A mortgage broker is an independent contractor that offers a huge basket of home loans originating from various lenders.
While there are brokerages these days that become correspondent lenders, a pure mortgage broker will not originate or offer their own loan products.
The absence of their own portfolio of loans enable a mortgage brokerage to maintain it’s status as being independent of lenders and practicing no bias of one over another.
At least that’s what the textbook says.
In real life practice however, it is easier said than done.
The primary tasks of mortgage brokers is to counsel borrowers regarding any problems they might have to qualify for a loan, and help them find the best deals that they are eligible for.
This helps position brokers in a very unique position.
You see… lenders, especially big banks, approve and reject loan applications all the time.
But they often practice a lot of secrecy regarding what they reveal to borrowers.
This is partly because of two main reasons.
- They don’t want borrowers to know what kind of dirt they have been digging up
- They don’t want borrowers to game the system when they realize how underwriting is carried out
Yet anyone with half a brain knows that informing a borrower what’s wrong with his credit or otherwise will help him navigate through the rough waters and finally obtain an approval.
The problem is that even though lenders want to approve a borrower’s mortgage, they just cannot bring themselves to tell the borrower is that all he has to do is to settle that credit card bill that has been in delinquency for the last 6 months.
A revelation like this can have huge negative consequences to a bank when revealed to the wrong person. Especially when that borrower has a vengeful axe to grind.
So this job of consultation goes to a broker without needing any party to say so. It is implicitly understood by lenders and brokers with no official agreements.

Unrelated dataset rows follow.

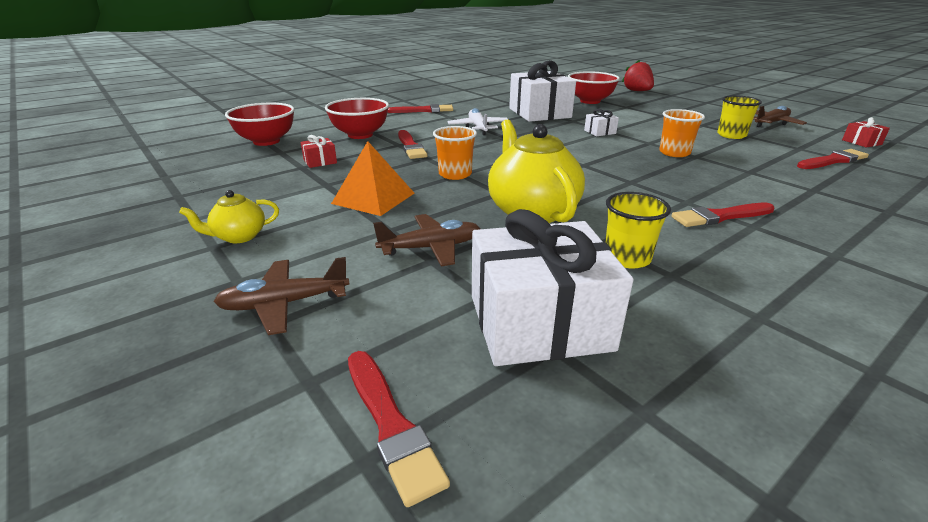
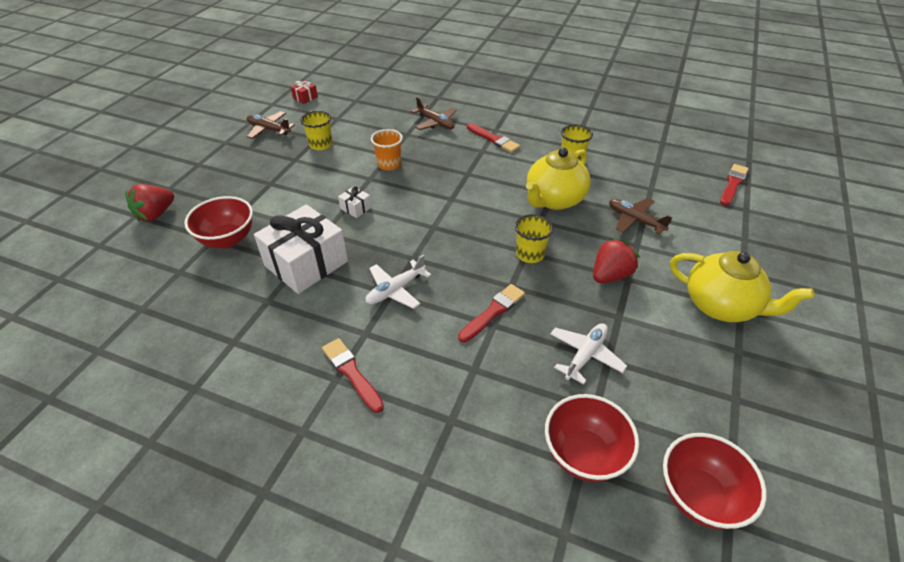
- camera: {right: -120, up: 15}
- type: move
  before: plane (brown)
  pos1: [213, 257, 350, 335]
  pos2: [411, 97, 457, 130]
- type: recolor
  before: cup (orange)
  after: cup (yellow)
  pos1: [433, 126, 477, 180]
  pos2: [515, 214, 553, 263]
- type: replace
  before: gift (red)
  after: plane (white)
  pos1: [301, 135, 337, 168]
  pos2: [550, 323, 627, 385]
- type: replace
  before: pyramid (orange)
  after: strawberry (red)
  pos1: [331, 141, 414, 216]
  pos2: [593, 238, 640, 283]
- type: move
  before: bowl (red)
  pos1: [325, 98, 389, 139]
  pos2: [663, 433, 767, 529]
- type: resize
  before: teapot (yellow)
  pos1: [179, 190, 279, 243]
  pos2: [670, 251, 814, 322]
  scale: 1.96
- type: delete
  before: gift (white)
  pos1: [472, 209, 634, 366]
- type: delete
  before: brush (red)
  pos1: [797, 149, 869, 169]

A broker can be expected to be more frank and upfront with the problems facing a borrower and give advice on the solutions available.
And even if a borrower is unable to obtain a loan from a particular lender, the broker would have no issues recommending lender who would gladly take up the loan.

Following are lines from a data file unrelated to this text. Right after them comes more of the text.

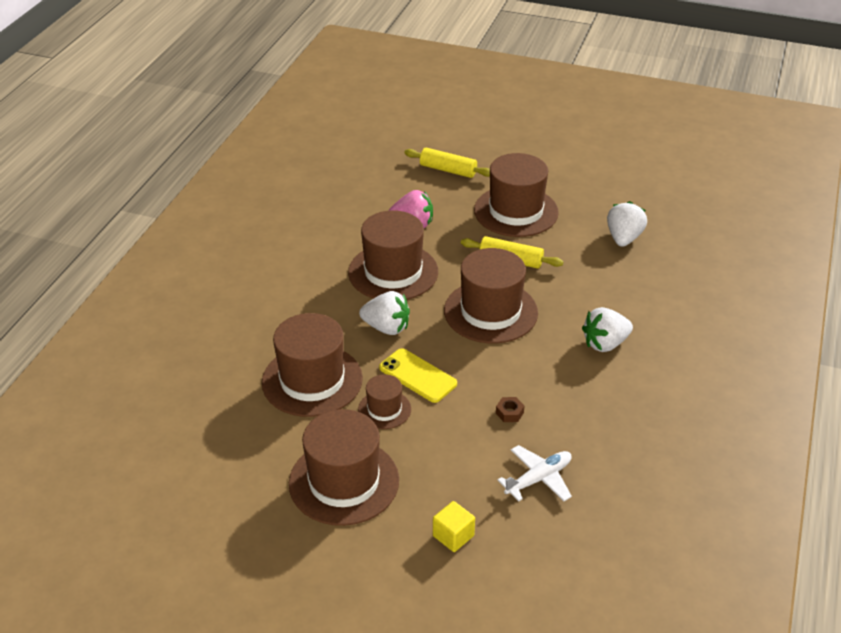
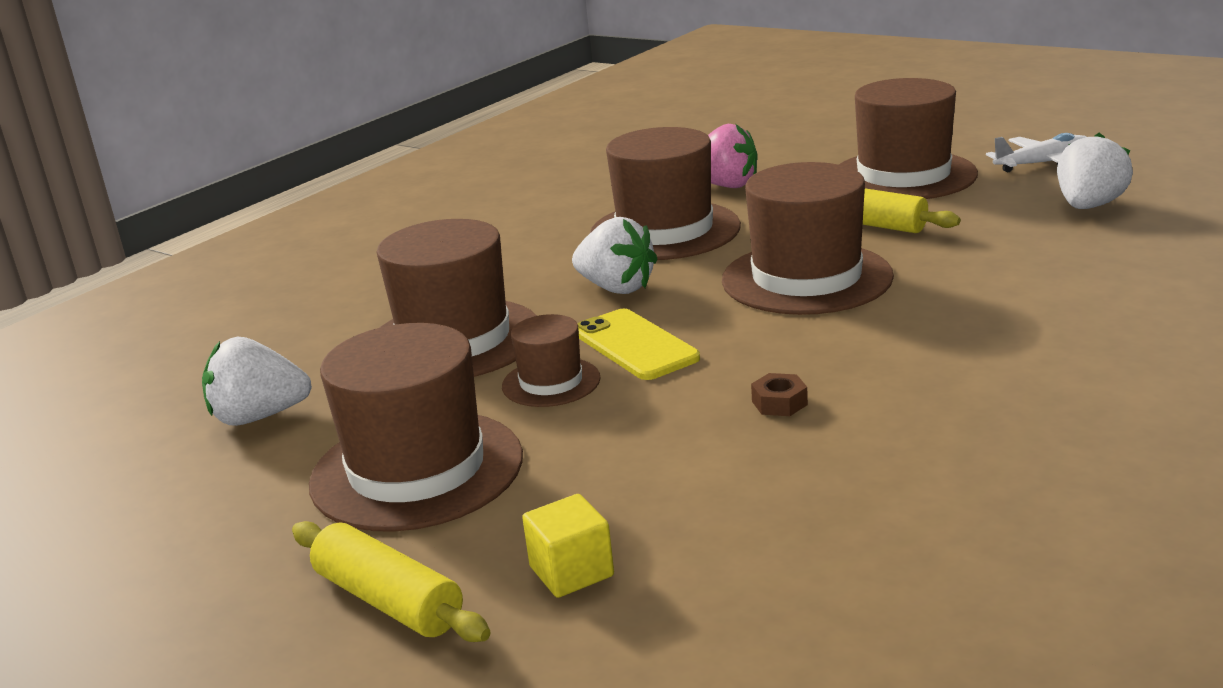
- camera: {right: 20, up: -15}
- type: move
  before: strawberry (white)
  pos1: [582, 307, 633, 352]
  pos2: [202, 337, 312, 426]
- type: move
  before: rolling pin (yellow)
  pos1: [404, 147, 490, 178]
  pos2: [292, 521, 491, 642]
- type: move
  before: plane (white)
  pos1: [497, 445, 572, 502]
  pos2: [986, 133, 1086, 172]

Contrast this with a lender. You are not going to see a lender suggesting a borrower to go to another lender with a better product.
How brokers make money
There are two primary ways that brokers generate n income.
- Margin over wholesale price
- Commissions from lenders
The first method, which is a common one, is that lenders would quote brokers a wholesale price for their loans.
The brokers then add a markup over it and bank in the difference themselves.
For example, lender might offer a wholesale price on a loan program at 5% and zero points. The broker will then price the loan at 5% and 1 point.
The yield spread premium is also a variation of this.
The second method is a straight commission depending on the loan amount accepted by the borrower.
In this case, broker will either be charging little to no fees, but will be paid by lenders when loans get accepted and disbursed.
There is also a rise in upfront mortgage brokers in recent years.
These brokers charge customers upfront clearly indicating their prices with details.
Why use a broker
This answer is so clear cut to me that I’d reverse the question and ask “Why not?!”
But I understand that general consumers still have reservations about why they should even step foot into a broker’s office which they have never even heard of when they step into the branches of the most reputable banks in the country.
The simple answer is that brokers know the whole market… at least much more than lenders.
Because of this they are the most knowledgeable professionals about homes. Even more so than lenders.
The best part is that borrowers can have frank discussions openly without having beat about the bush. Try that with a lender and you might be tearing you hair out.
They are your best chances of finding the best loans.
If you think that you might get tricked by predatory practices, consider that lenders can be mortgage predators as well.
What’s key is that you have some knowledge about the market and be watchful with the actions of a broker.
If there’s any doubt about their intentions, you can always walk away and into the office of another broker.